— START OF MATERIAL FOR THIS EXERCISE —

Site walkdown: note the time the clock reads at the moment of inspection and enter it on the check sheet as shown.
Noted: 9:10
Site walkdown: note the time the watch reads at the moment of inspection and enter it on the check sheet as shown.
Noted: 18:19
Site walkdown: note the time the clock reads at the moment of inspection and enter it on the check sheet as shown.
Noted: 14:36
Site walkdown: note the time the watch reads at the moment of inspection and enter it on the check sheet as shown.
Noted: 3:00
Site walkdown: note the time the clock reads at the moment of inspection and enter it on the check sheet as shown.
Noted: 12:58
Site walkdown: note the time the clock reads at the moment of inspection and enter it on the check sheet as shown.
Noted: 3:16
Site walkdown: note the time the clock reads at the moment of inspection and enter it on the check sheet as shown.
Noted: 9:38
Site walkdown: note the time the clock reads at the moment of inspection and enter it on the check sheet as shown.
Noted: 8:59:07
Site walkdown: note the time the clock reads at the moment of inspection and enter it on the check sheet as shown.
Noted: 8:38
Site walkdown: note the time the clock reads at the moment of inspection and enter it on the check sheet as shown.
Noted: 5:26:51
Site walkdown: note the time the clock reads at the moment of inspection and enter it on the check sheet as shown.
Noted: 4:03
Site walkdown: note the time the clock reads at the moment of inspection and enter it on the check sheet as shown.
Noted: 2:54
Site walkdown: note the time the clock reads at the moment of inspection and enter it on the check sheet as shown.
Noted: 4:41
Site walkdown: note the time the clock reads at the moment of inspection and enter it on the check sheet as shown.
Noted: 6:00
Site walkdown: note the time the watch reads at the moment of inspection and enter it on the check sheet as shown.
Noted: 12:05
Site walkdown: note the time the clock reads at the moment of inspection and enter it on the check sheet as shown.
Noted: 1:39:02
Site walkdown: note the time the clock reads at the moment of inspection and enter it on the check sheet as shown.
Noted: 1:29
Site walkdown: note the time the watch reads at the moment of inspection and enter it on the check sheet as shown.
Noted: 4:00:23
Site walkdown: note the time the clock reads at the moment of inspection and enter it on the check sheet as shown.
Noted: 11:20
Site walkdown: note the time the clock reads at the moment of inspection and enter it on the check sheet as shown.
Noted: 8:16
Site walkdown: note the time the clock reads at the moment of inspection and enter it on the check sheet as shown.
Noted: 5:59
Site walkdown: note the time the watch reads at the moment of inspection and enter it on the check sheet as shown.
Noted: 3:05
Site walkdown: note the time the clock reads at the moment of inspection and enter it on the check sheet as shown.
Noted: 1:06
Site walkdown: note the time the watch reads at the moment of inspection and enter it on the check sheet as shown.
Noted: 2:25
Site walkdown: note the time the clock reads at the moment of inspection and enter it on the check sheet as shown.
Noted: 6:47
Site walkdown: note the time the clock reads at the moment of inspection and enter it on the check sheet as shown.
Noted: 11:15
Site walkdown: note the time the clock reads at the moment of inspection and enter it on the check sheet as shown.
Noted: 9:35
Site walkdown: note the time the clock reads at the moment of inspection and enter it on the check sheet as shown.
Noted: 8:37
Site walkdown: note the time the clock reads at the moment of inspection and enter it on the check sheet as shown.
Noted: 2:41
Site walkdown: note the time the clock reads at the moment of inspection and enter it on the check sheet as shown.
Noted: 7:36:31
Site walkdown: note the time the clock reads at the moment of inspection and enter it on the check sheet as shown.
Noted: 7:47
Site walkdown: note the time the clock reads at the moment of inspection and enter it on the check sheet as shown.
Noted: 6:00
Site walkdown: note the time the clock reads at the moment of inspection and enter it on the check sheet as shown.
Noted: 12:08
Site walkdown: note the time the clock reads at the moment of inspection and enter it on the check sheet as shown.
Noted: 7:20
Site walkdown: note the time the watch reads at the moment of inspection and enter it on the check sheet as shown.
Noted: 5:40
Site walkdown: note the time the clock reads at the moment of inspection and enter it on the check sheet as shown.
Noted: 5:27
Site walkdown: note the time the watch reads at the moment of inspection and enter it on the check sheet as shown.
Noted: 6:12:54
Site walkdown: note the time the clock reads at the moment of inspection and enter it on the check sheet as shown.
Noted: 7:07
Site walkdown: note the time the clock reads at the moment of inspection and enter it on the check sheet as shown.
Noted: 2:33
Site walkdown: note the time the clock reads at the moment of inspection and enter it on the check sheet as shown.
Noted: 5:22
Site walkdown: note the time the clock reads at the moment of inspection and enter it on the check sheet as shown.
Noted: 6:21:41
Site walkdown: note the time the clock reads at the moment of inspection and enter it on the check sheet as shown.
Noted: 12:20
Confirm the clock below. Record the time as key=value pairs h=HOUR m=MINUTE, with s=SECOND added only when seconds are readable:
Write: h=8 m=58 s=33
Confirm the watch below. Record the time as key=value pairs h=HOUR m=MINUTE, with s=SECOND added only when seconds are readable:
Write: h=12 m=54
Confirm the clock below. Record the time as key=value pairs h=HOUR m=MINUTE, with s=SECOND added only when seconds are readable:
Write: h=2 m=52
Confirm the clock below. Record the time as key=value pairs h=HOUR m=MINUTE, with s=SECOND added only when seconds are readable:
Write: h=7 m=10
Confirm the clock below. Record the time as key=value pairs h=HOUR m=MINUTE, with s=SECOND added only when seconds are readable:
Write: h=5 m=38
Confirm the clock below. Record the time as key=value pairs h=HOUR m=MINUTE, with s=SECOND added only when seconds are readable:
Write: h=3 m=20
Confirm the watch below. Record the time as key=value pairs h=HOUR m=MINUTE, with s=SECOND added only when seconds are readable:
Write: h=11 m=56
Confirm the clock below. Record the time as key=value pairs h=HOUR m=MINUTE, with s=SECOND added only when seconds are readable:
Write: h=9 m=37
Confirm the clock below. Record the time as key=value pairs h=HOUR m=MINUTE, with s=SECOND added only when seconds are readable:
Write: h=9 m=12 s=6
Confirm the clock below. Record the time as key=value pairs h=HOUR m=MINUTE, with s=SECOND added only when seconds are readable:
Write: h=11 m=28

— END OF MATERIAL FOR THIS EXERCISE —

* _STATED EXERCISE_: Lay out everything from the start of the listing down to the line containing "Noted: 8:59:07", that line included, as a Markdown table with the columns Row and Listing line. Leave out any blank lines.

* _RESPONSE TO THIS EXERCISE_:
| Row | Listing line |
|---|---|
| 1 | Site walkdown: note the time the clock reads at the moment of inspection and enter it on the check sheet as shown. |
| 2 | Noted: 9:10 |
| 3 | Site walkdown: note the time the watch reads at the moment of inspection and enter it on the check sheet as shown. |
| 4 | Noted: 18:19 |
| 5 | Site walkdown: note the time the clock reads at the moment of inspection and enter it on the check sheet as shown. |
| 6 | Noted: 14:36 |
| 7 | Site walkdown: note the time the watch reads at the moment of inspection and enter it on the check sheet as shown. |
| 8 | Noted: 3:00 |
| 9 | Site walkdown: note the time the clock reads at the moment of inspection and enter it on the check sheet as shown. |
| 10 | Noted: 12:58 |
| 11 | Site walkdown: note the time the clock reads at the moment of inspection and enter it on the check sheet as shown. |
| 12 | Noted: 3:16 |
| 13 | Site walkdown: note the time the clock reads at the moment of inspection and enter it on the check sheet as shown. |
| 14 | Noted: 9:38 |
| 15 | Site walkdown: note the time the clock reads at the moment of inspection and enter it on the check sheet as shown. |
| 16 | Noted: 8:59:07 |